PROVIDED RECORDS below:

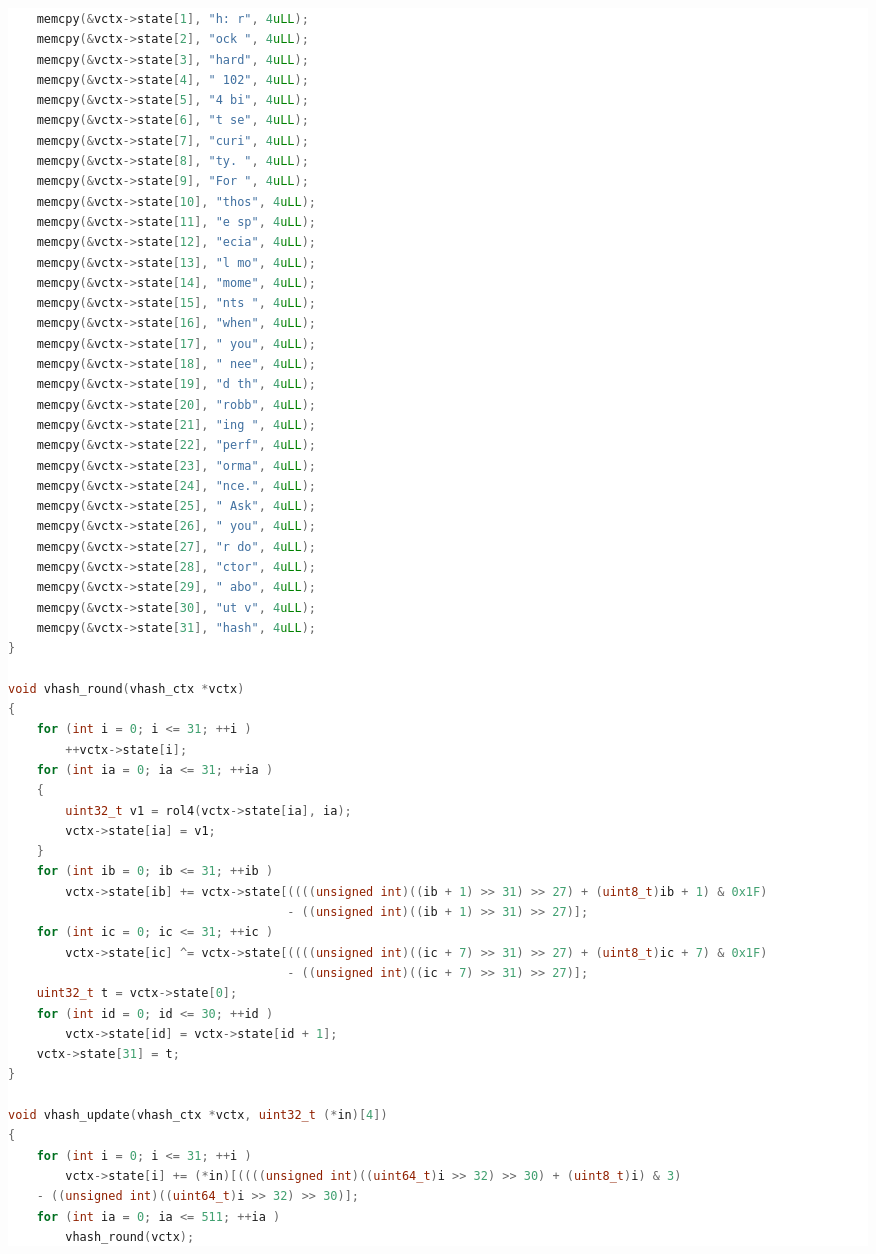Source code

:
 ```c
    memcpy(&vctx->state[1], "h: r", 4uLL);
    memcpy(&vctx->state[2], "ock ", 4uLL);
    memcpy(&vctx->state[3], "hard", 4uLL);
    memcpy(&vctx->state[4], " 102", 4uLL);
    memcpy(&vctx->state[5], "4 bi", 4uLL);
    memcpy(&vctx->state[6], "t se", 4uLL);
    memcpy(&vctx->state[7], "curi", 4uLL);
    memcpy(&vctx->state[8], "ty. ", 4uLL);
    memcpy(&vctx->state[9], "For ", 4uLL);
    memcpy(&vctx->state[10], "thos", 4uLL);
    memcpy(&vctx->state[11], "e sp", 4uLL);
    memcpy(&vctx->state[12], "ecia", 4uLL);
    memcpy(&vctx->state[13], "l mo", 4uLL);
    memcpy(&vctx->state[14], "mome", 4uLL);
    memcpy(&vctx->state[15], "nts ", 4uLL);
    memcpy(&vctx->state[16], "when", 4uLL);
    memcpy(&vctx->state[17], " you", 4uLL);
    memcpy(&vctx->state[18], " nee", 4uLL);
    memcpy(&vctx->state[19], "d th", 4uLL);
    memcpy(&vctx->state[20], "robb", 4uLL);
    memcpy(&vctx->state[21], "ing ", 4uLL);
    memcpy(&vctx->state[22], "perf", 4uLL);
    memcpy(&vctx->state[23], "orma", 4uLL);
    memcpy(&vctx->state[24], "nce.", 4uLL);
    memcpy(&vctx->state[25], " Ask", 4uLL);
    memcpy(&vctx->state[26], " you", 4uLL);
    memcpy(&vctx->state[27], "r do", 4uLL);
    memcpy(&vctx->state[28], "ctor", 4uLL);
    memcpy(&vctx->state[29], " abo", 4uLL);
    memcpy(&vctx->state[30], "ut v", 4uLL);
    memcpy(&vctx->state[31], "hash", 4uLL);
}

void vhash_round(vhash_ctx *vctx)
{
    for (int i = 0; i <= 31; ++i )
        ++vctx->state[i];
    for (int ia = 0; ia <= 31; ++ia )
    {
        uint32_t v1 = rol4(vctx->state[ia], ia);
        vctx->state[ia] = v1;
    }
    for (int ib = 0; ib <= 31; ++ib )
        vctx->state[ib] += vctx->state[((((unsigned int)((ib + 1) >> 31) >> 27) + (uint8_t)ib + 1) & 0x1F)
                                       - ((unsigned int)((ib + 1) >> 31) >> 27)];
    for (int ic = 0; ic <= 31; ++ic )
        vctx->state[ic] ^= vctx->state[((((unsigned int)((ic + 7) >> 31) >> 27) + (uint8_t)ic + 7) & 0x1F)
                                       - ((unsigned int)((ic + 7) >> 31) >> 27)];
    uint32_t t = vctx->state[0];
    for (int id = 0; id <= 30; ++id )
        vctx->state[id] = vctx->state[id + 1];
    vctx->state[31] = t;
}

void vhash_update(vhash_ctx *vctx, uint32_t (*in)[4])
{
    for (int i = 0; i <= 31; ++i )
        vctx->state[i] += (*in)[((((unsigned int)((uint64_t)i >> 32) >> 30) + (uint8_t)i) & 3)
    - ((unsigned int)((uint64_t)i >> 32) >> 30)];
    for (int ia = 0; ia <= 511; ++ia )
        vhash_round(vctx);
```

End of PROVIDED RECORDS.

TRY IT: Please give the number of lines in the data above that contain the word "void", with nothing else.

OUTPUT: 2